This project aims to investigate difference between the expressivity of physico-chemical properties (i.e. Atchley factors) and language models in cancer classifications using TCR CDR3 sequences. With the use of a language model, we obtained high AUCs in classifying whether a patient has cancer.
For more details regarding this research, please view my dissertation here.
Warning
This code has been tested on Windows 11 and Linux CentOS (UCL CS lab 105 Computers). Although it should work on other OS, it is not guaranteed to work perfectly.
Important
We developed the code under Python 3.11, and the requirements.txt has been generated in the same environment. Therefore installing the requirements may not work for Python versions below 3.11.
- Download this repository
- Create a Python Environment venv through
python3 -m venv $YOUR-VENV-NAME-HERE$
- Activate your virtual environment, and run the following command
python -m pip install -r scripts/requirements.txt
if your computer is a Windows Computer, andpython -m pip install -r scripts/requirements-linux.txt
if it is Linux Ubuntu instead. - Install SCEPTR via the following command:
python -m pip install sceptr
Note
You should install your own version of PyTorch depending on your CUDA version before installing the requirements.txt
. You may find instructions of installing PyTorch here.
Note
SCEPTR has been published officially here.
Important
To download the data, you would need to have access to the Chain Lab RDS and be connected with UCL's network.
To pull the data from the Chain Lab RDS, you may run the following command. Please modify rds_mountpoint
in loaders/config.json
to your mountpoint in your computer. You should not amend other configurations in the file.
python loaders/load_cdr.py -config_path loaders/config.json
To compress the data (i.e. removing all data other than V call, J call and CDR3 sequences), you may run
python utils/file-compressor.py
The fetched data will contain files that are from multiple sampling timestamps. To obtain the data for healthy patients and remove duplicated patient files, please run:
python utils/remove-control-dups.py
python rds_file_locations/remove-cancer-dups.py
The IDs for patients in the evaluation set is here with these file names.
To download the two variants of TCR-BERT, you may run the following command:
python loaders/load_ptm.py -o model
Please refer to this link for installation instructions for SCEPTR.

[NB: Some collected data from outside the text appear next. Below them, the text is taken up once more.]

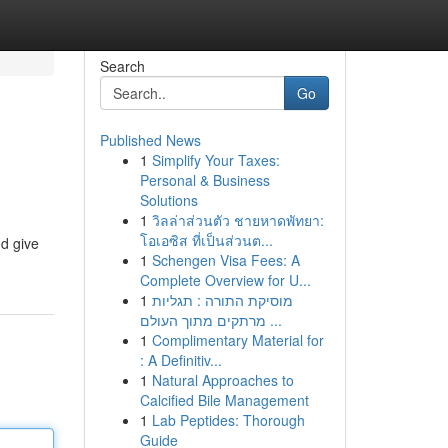
Search
Go
Published News
1
Simplify Your Taxes:
Personal & Business
Solutions
1
วิลล่าส่วนตัว ชายหาดพัทยา:
โอเอซิส ที่เป็นส่วนต...
nd give
1
Schengen Visa Fees: A
Complete Overview for U...
1
מוסיקת התורה : תגליות
מרתקים מתוך העולם ...
1
Complimentary Material for
: A Definitiv...
1
Natural Approaches to
Calcified Bile Management
1
Lab Peptides: Thorough
Guide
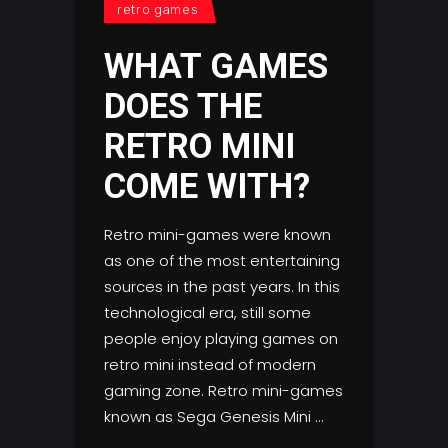
retro games
WHAT GAMES
DOES THE
RETRO MINI
COME WITH?
Retro mini-games were known
as one of the most entertaining
sources in the past years. In this
technological era, still some
people enjoy playing games on
retro mini instead of modern
gaming zone. Retro mini-games
known as Sega Genesis Mini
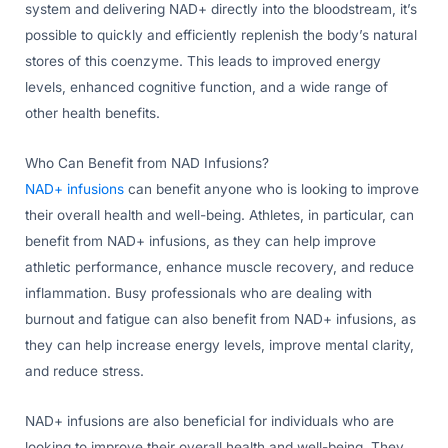
system and delivering NAD+ directly into the bloodstream, it’s
possible to quickly and efficiently replenish the body’s natural
stores of this coenzyme. This leads to improved energy
levels, enhanced cognitive function, and a wide range of
other health benefits.
Who Can Benefit from NAD Infusions?
NAD+ infusions
can benefit anyone who is looking to improve
their overall health and well-being. Athletes, in particular, can
benefit from NAD+ infusions, as they can help improve
athletic performance, enhance muscle recovery, and reduce
inflammation. Busy professionals who are dealing with
burnout and fatigue can also benefit from NAD+ infusions, as
they can help increase energy levels, improve mental clarity,
and reduce stress.
NAD+ infusions are also beneficial for individuals who are
looking to improve their overall health and well-being. They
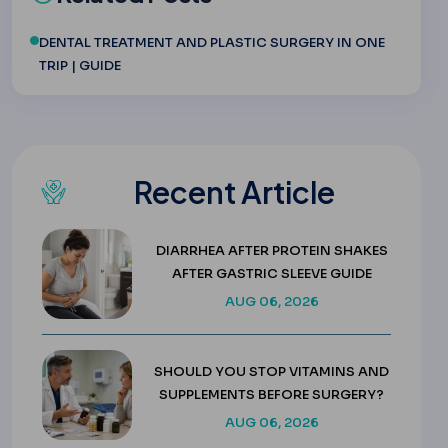
DENTAL TREATMENT AND PLASTIC SURGERY IN ONE
TRIP | GUIDE
Recent Article
DIARRHEA AFTER PROTEIN SHAKES
AFTER GASTRIC SLEEVE GUIDE
AUG 06, 2026
SHOULD YOU STOP VITAMINS AND
SUPPLEMENTS BEFORE SURGERY?
AUG 06, 2026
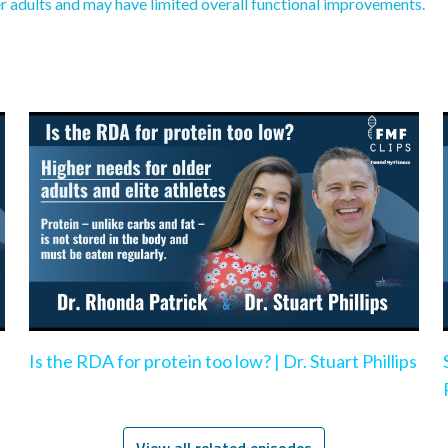
r adults and may have limited overall functional improvements.
Is the RDA for protein too low? | Dr. Stuart Phillips
View all related episodes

There are 3 training scripts, where trainer-sceptr.py
trains a classifier that uses SCEPTR to encode TCRs, trainer-symbolic.py
trains a classifier that takes in TCRs encoded by physico-chemical properties and trainer-tcrbert.py
trains a classifier that uses TCR-BERT to encode TCRs.
All of these 3 scripts would need to take in a configuration file, which can be generated by
python trainer.py --make --end
after replacing trainer.py
with the appropriate training script. If you would want to run training using the default settings, you can run the following command instead.
python trainer.py --make
All scripts will generate a log file for its training process. You may change the log file's name with the following command.
python trainer.py --log-file custom-filename.log
To modify the training configurations, you may modify the config.json generated from the command above. The configurations available for each of the 3 training scripts are different. You may find the description for each field in each training script as below:
trainer-sceptr.py
: Descriptions Heretrainer-tcrbert.py
: Descriptions Heretrainer-symbolic.py
: Descriptions Here
To specify which configuration file to run, you may use the following command:
python trainer.py -c custom-configs.json
Tip
When you run multiple training instances and would like to check the progress of each training instance, you can run the following command to check.
python for-ssh/checkdone.py
It also tells you the time that the training has been stale for. It is recommended that you check the training instance if it has been stale for over 2 hours.
We have placed the results for our training with the configs in results
.
To test a model's performance on the evaluation set, you may use the following command after amending the model's directory and the best performing epoch.
python src/calculate_evals.py
Throughout training, checkpoints will be made alongside with this current epoch's training statistics such as loss, accuracies and sufficient data to compute the AUC. This repository provides Jupyter Files to analyse the whole training loop's statistics. The Jupyter Files are as follows:
training-stats-analysis.ipynb
: Generates the loss, accuracy and AUC graphs for one training instance.training-stats-combined.ipynb
: Generates the loss, accuracy and AUC graphs for a series of training instances.sceptr-similarity.ipynb
: Computes the cosine similarity and euclidean distance between the scoring layer and classifying layer's weights after an l2-norm for SCEPTR's downstream model.sceptr-interpretability.ipynb
: Computed Appendix A.3 of the manuscript. It finds the occurence of V/J calls that the model assigned a non-zero weighting in the evaluation dataset as well as CDR3 sequences that is shared between multiple patients and is assigned a non-zero weighting.eval-stats-combined.ipynb
: Generates the confusion matrix and AUC curves for the models that are trained under a 3-way split.
We report known errors here. Please contact me here to report any problems.
-
Path Length: If your path is too long in Windows, you are prone to the following error:
DLL load failed while importing $SOMETHING$: The filename or extension is too long.
A mitigation strategy is to use the global Python, or to put your files in a shorter directory.